Center City’s Magical Book Week Recap!

Magical Book Week Camp in Center City was intimate and indeed magical. With a small but mighty handful of kiddos, we delved into books, crafts, games, and more. Throughout the week, learning from, sharing imaginative ideas with, and playing one another in creative ways made for a special week for all!

 

 

We started off the week with a day of Magic School Bus activities. After reading The Magic School Bus Inside Ralphie, kids depicted things inside them, including:

  • A heart

  • Fighting blood cells

  • Love

  • Bones

  • Intelligence

  • Brain

Kids considered how literal and figurative things inside us might be holy. During the elective block, we cut out and painted snowflakes, and did friction science experiments (related to weather and friction-themed Magic School Bus books.)

Kids were impressed by a trick in which two books become stuck together by friction, and also enjoyed building ramps for hotwheels cars that were faster or slower due to friction. A highlight of the day was making and playing with galaxy slime while reading The Magic School Bus Lost in the Solar System, using glue, baking soda, saline, and glitter. In between all of these structured parts of the day, kids especially enjoyed playing with legos and kinetic sand.
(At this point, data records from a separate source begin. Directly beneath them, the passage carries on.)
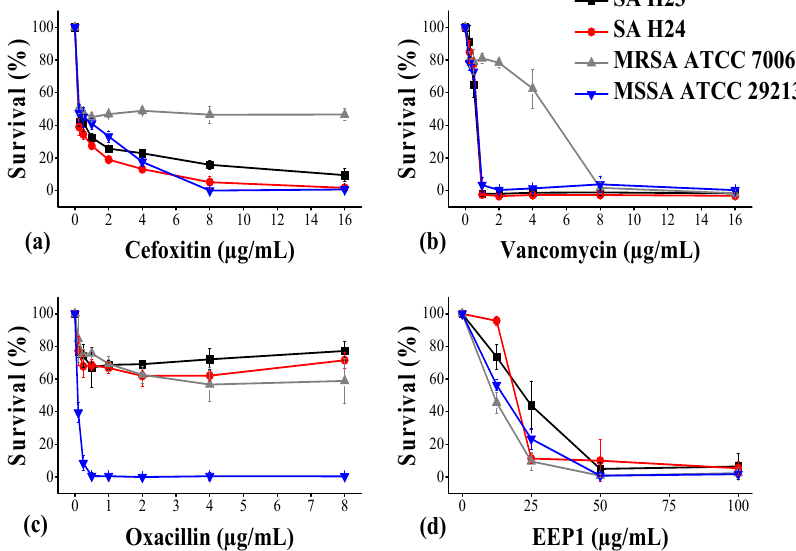
Figure 1. Inhibitory effect of antibiotic drugs: ( a ) Cefoxitin (0.25–16 µg/mL); ( b ) Vancomycin (0.25– 16 µg/mL); ( c ) Oxacillin (0.125–8 µg/mL); and ( d ) EEP1 (12.5–100 µg/mL) on S. aureus ; clinical isolates (SA H23 and SA H24), and reference strains methicillin-susceptible S. aureus ATCC 29213 (MSSA) and methicillin-resistant S. aureus ATCC 700699 (MRSA).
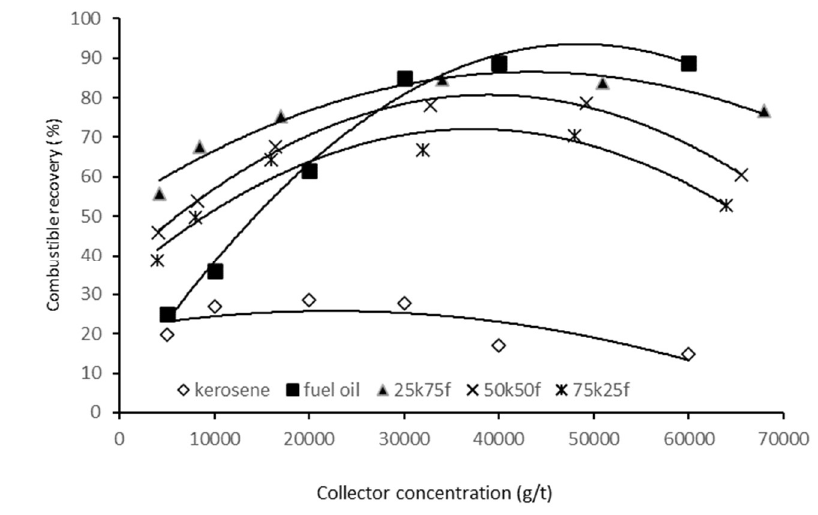
Fig.8. Effect of the concentration of kerosene and fuel oil mixtures on combustible recovery.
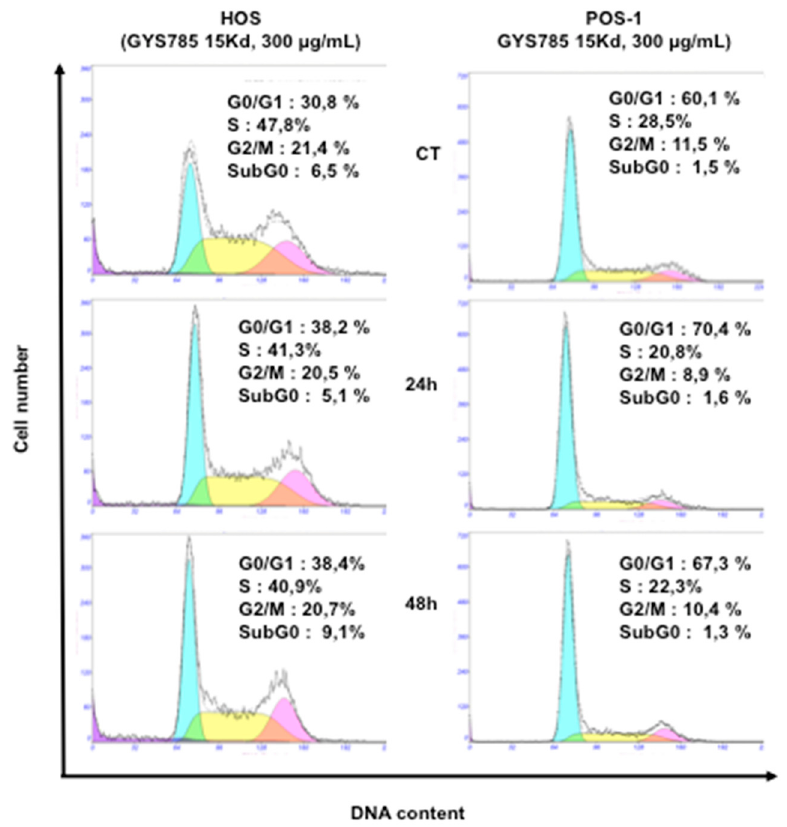
Figure 4. Effect of the OS-EPS 15 kDa derivative (300 µg/mL) on the cell cycle of osteosarcoma cell lines: cell cycle distribution of human HOS and mouse POS-1 cells were studied by flow cytometry after 24 h and 48 h treatment with OS-EPS derivatives. Experiments were repeated three times and a representative experiment is shown.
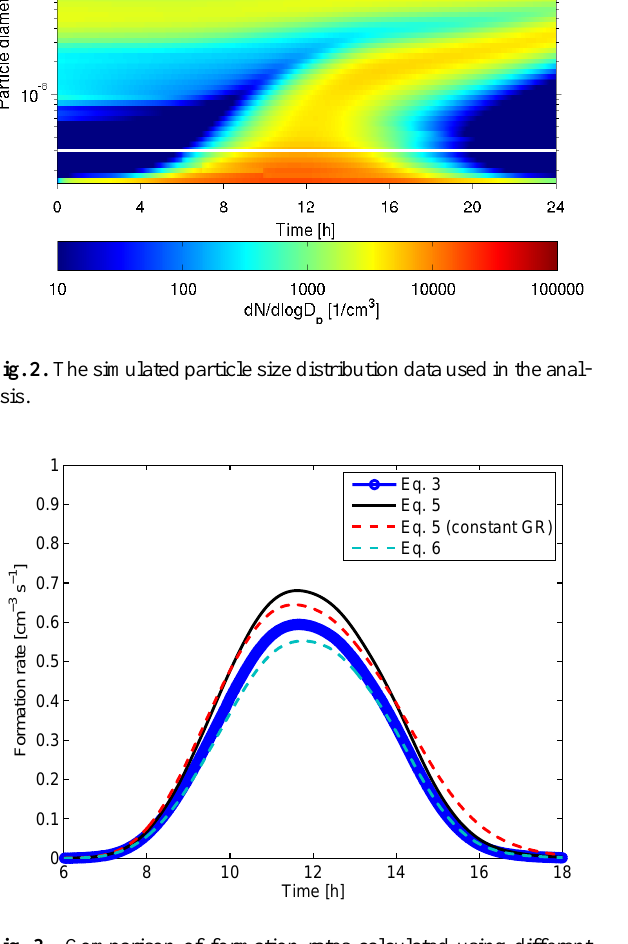
Fig. 3. Comparison of formation rates calculated using different methods during a simulated new particle formation event.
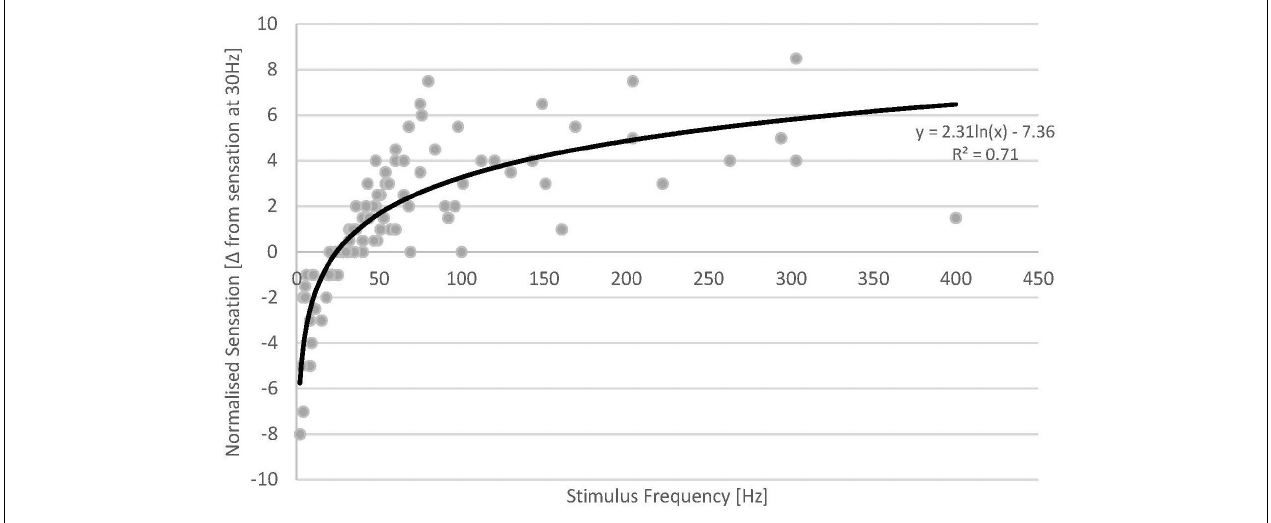
FIGURE 4 | Normalised sensation of all patients versus stimulus frequency (grey dots) (a total of 18 sweeps across 13 patients). Fewer data points are available at high stimulus frequencies as the stimulus sensation often became too strong for the patients at the given stimulus amplitude used. A logarithmic fit was added (solid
On Tuesday, we turned to Dr. Seuss. We started with reading The Sneetches and The Zax. Kids reflected that although changing your appearance doesn’t change your holiness or who are “inside,” there are still legitimate reasons you might want to change something about your appearance (like your hairstyle). Kids also reflected that they’ve had times when they feel really stubborn like the Zax, and there isn’t much anyone can do to help them. Then we played more with hotwheels, read and did watercolor with My Many Colored Days, creating really deep, rich, multicolored watercolor paints that reflected the days the kids were having. Later, we got a little messy with bright pink oobleck, and read Bartholemew and the Oobleck.

On Wednesday, kids enjoyed Where the Wild Things Are and found the video to “Pierre” very silly. We made “Wild Things” puppets and put on a puppet show in which the puppets had to learn to get along. 

 

We also enjoyed baking cupcakes. After reading “Little Bear Goes to the Moon” (which was illustrated by not written by Sendak) we played the movement game “Earth, Moon, Sun,” which involved walking, skipping, or running to different posts in the alley designated as different Celestial Bodies. 

 

On Thursday, we read The Mixed Up Chameleon and considered how we are both ourselves and shaped by the people around us. We did a series of crafts, starting with one in which kids were asked to make creatures with scraps of fabric. We made sensory bins with multicolored beans and rice and used them as habitats for toy lizards. We also did an Eric Carle-style art project throughout the day in which we started by painting patterns on squares of tissue paper, and then used them to make collages once they dried. 

Finally, on Friday we read The Castle on Hester Street, made our own castle out of craft sticks, and magical animals out of paper plates. Kids added extra elements to our castle like flowers and a trap using tissue paper and pipe cleaners. In the book, a girl listens to her grandfather tell a fancified version of his life story, while her grandmother keeps bringing him back to reality. Generally speaking, kids thought that their grandmother was right to give the more realistic version, and thought that they would probably tell realistic versions of difficult times in their life (like the pandemic) to their grandkids. However, kids also noted a lot of Jewish stories have elements that might not be told exactly as they really happened. 

This week has been eventful and so much fun! We can’t wait for January 3rd for 1-Day school’s Out Camp.